------ Supplied entries ------

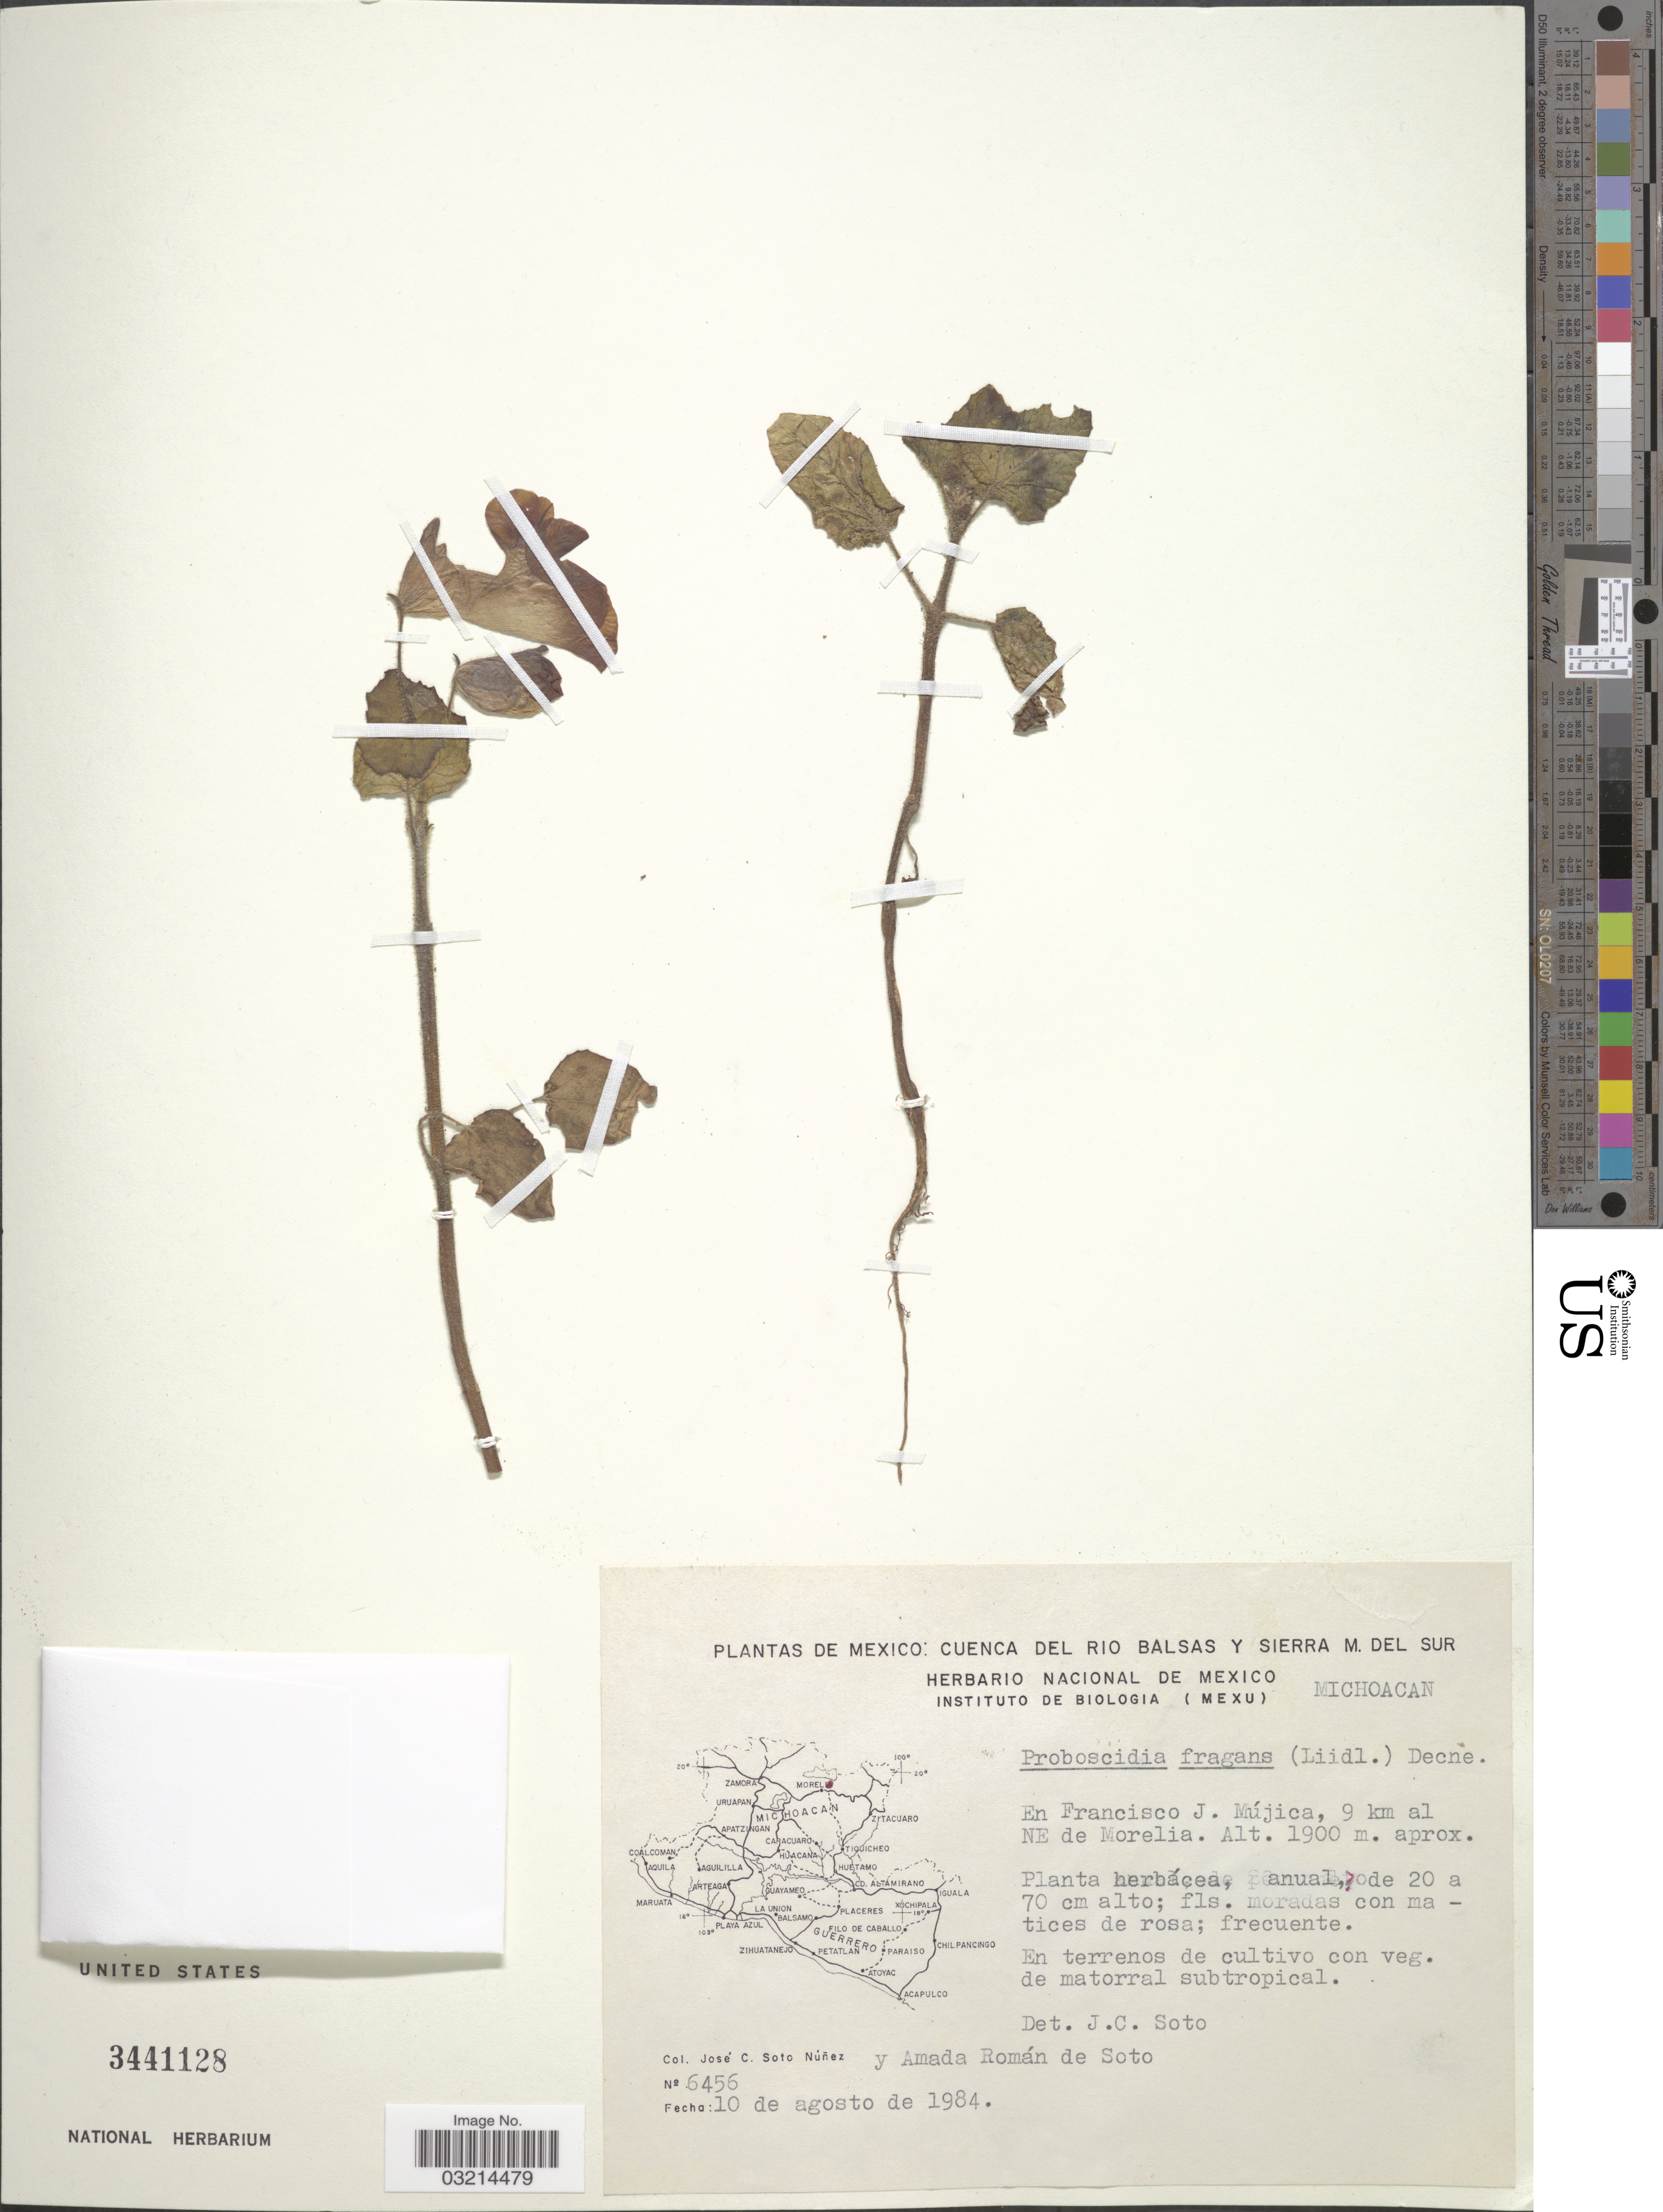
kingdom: Plantae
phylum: Tracheophyta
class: Magnoliopsida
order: Lamiales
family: Martyniaceae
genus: Proboscidea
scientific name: Proboscidea fragrans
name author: (Lindl.) Decne.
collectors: J. Soto & Roman de Soto, A.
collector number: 6456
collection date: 1984-08-10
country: Mexico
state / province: Michoacán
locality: En Francisco J. Mújica, 9 km al NE de Morelia.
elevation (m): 1900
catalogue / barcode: US 3441128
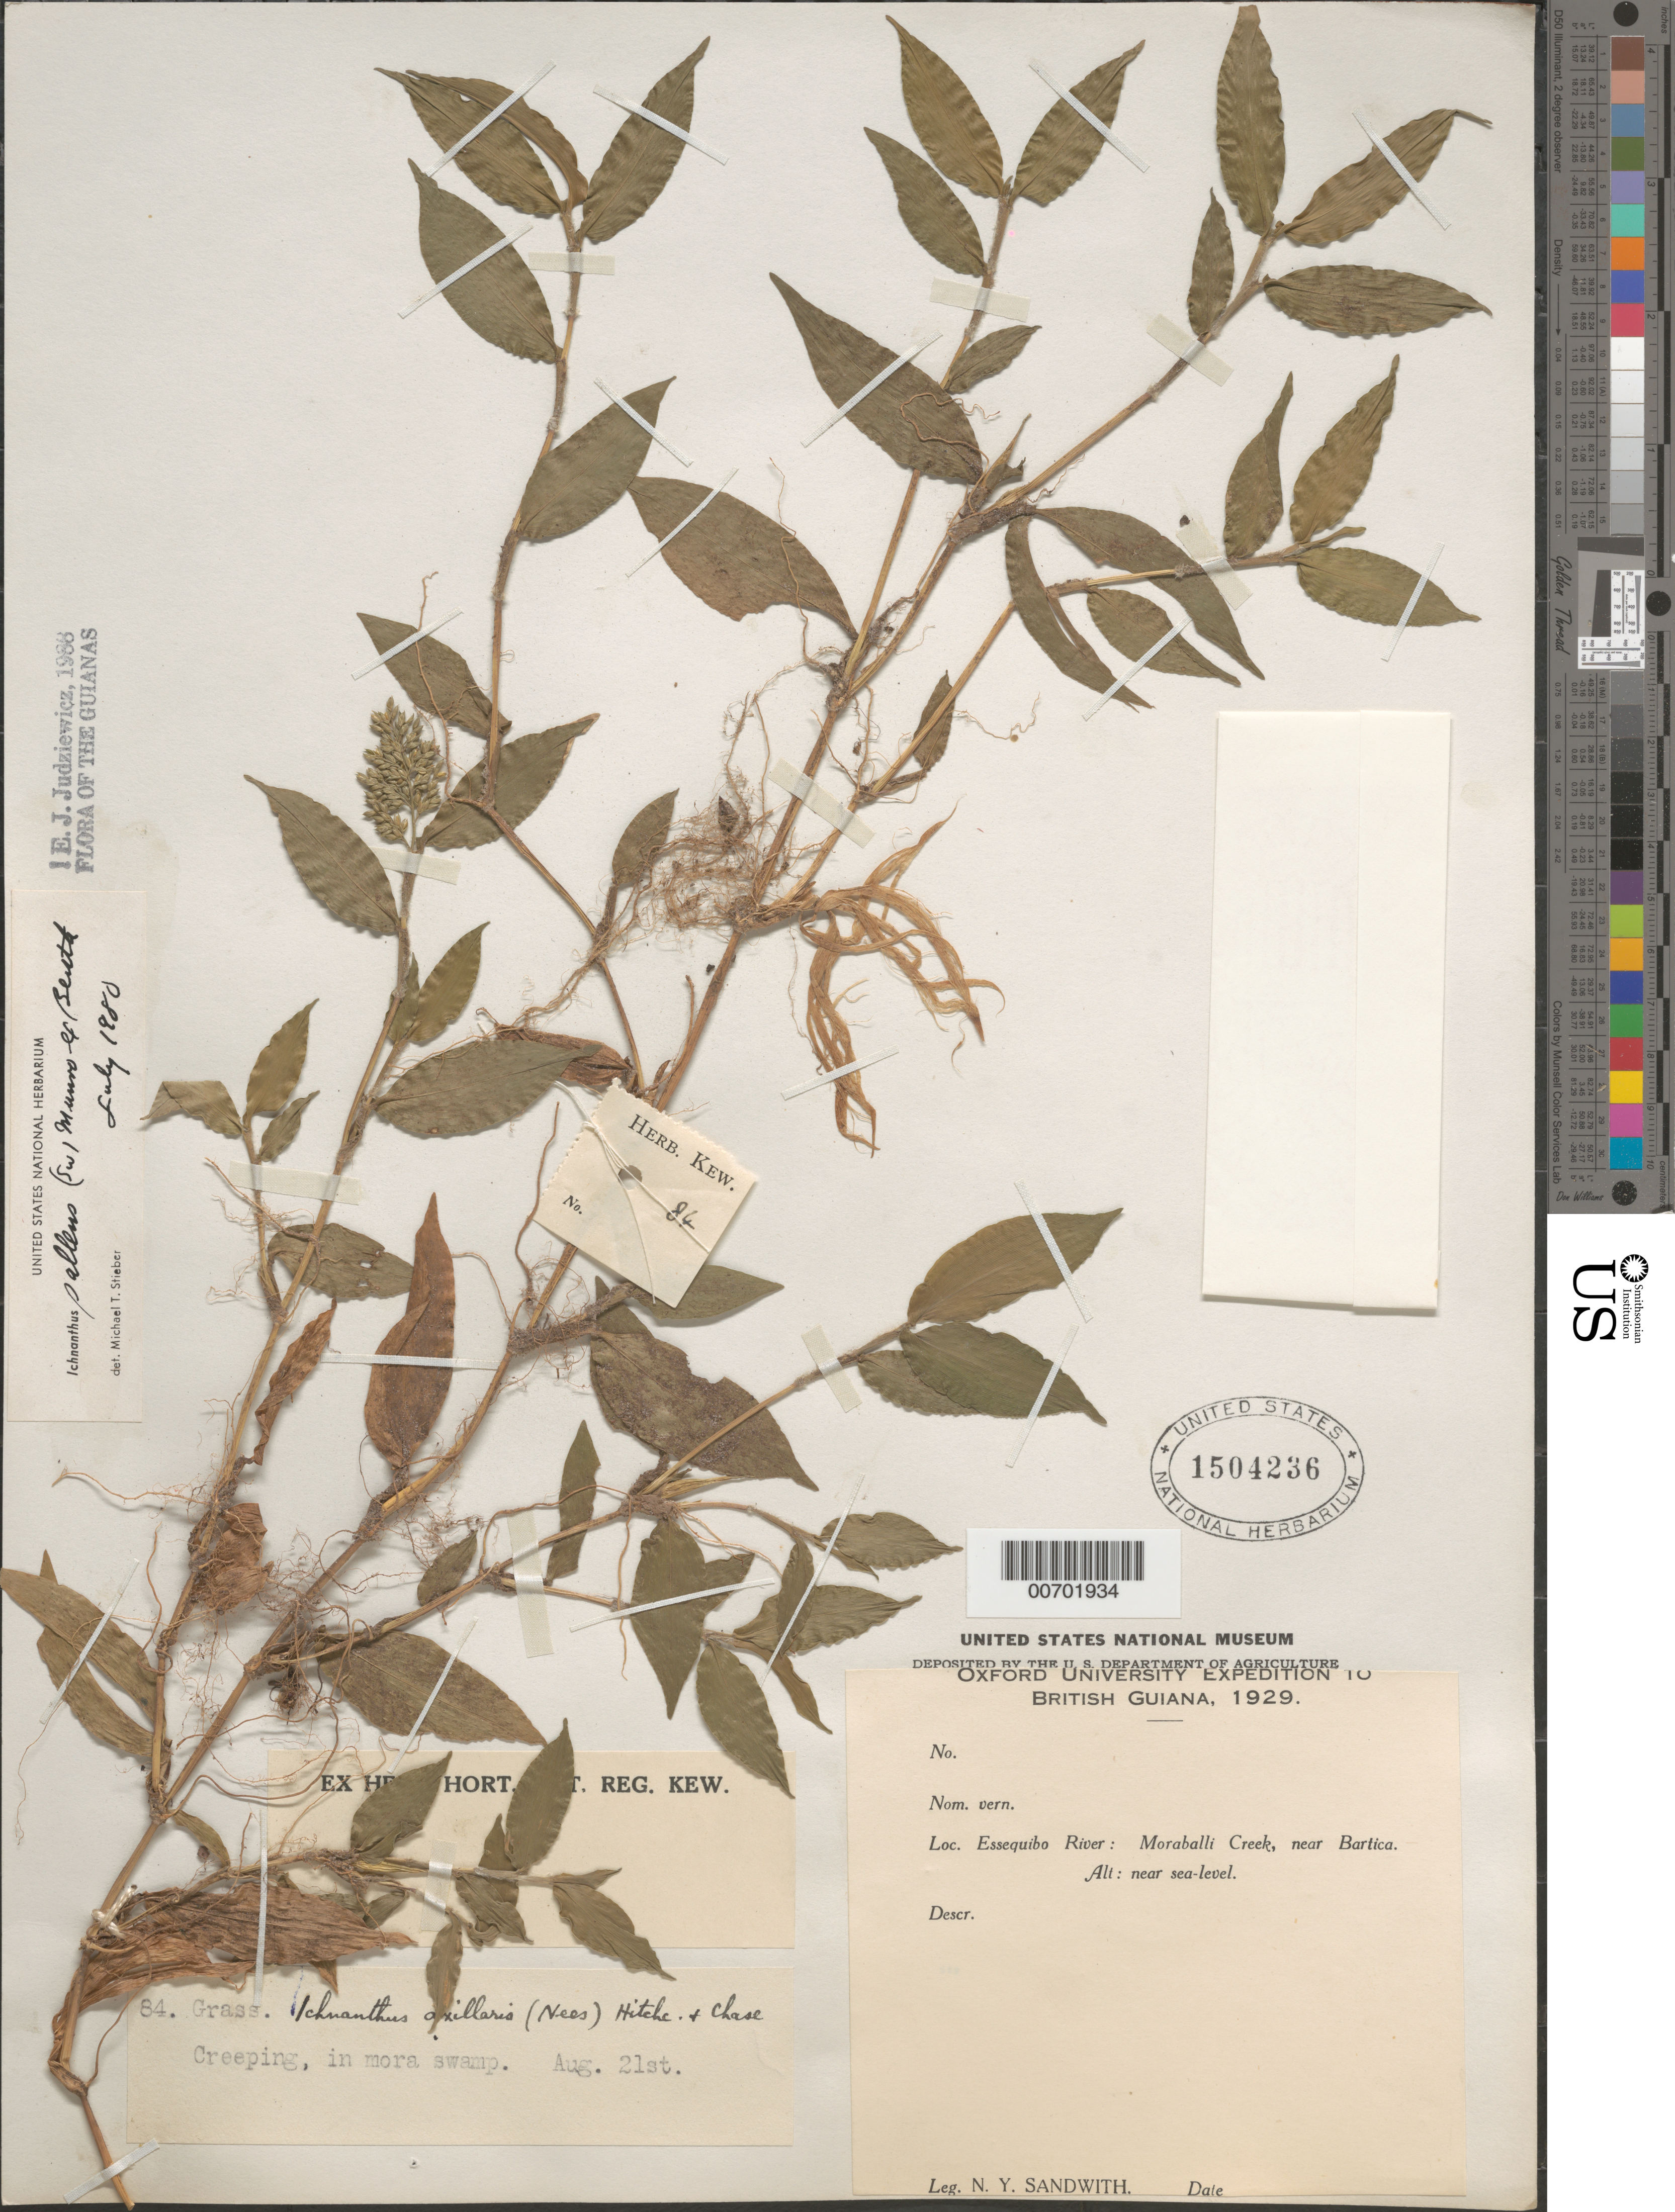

------

- **Instruction**: Could you recast the listing above as a Markdown table with the columns Row and Text, numbering each line and skipping blank lines? Leave the pictures out.

- **Result for this task**:
| Row | Text |
|---|---|
| 1 | kingdom: Plantae |
| 2 | phylum: Tracheophyta |
| 3 | class: Magnoliopsida |
| 4 | order: Lamiales |
| 5 | family: Martyniaceae |
| 6 | genus: Proboscidea |
| 7 | scientific name: Proboscidea fragrans |
| 8 | name author: (Lindl.) Decne. |
| 9 | collectors: J. Soto & Roman de Soto, A. |
| 10 | collector number: 6456 |
| 11 | collection date: 1984-08-10 |
| 12 | country: Mexico |
| 13 | state / province: Michoacán |
| 14 | locality: En Francisco J. Mújica, 9 km al NE de Morelia. |
| 15 | elevation (m): 1900 |
| 16 | catalogue / barcode: US 3441128 |